To investigate the views of junior doctors about their work.


Postal questionnaire surveys.


United Kingdom.


Doctors who graduated from medical schools in the United Kingdom in 1996, surveyed at the end of their preregistration year (2926 respondents), and graduates of 1993 surveyed 3 years after qualification (2541 respondents).


Almost 70% of the 1996 qualifiers felt that they worked excessive hours and 80% felt that they undertook too many routine non-clinical duties. Only 24% agreed that their postgraduate training was of a high standard and 22% felt they were being asked to perform clinical tasks with inadequate training. A total of 70% were dissatisfied with arrangements for cover for absent doctors.
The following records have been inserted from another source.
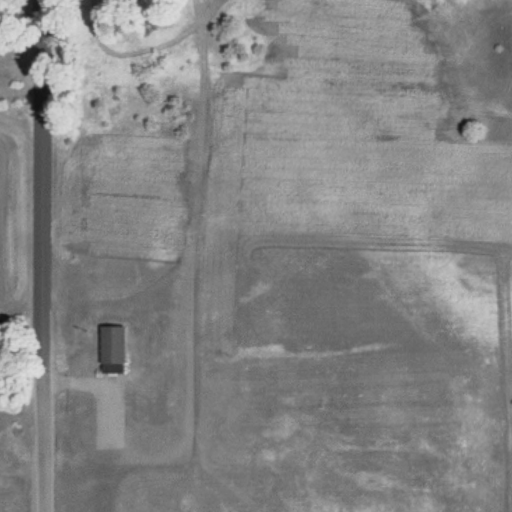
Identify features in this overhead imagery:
road: (42, 255)
building: (113, 350)
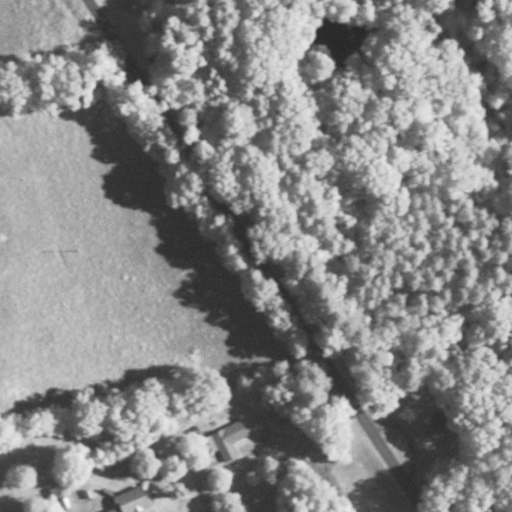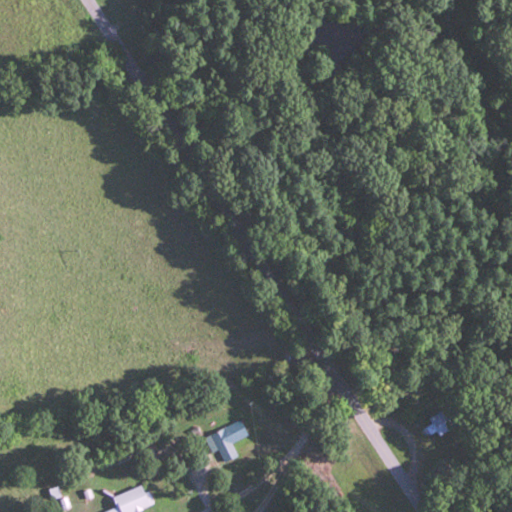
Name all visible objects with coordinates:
building: (125, 5)
road: (75, 50)
road: (293, 260)
building: (446, 419)
building: (226, 440)
road: (266, 440)
road: (481, 473)
building: (131, 501)
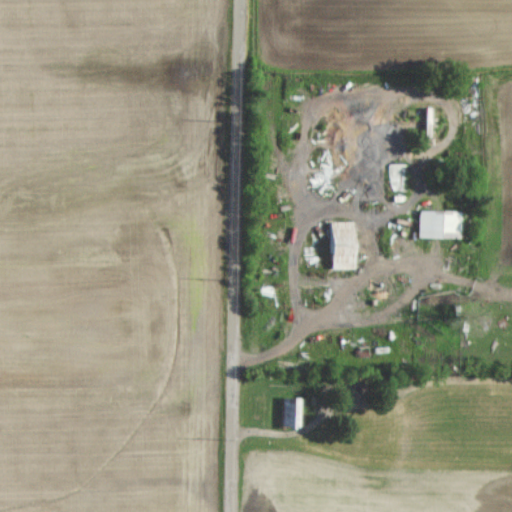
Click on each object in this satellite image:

Senior doctors and nurses were regarded as supportive by most respondents, but hospital management was not. Although 65% were satisfied with their future prospects, only 36% had been able to obtain useful careers advice. Job enjoyment was reasonably high, with two-thirds scoring 6 or more on a scale from 1 (not enjoying at all) to 10 (greatly enjoying), but 70% of respondents felt that they had insufficient time for family and social activities. A briefer questionnaire sent to the 1993 qualifiers in 1996 showed similar results.


More needs to be done to ensure that junior doctors are trained appropriately for the tasks they undertake, to ensure that they regard their training highly, to reduce excessive non-clinical work, and to provide reasonable working hours and cover.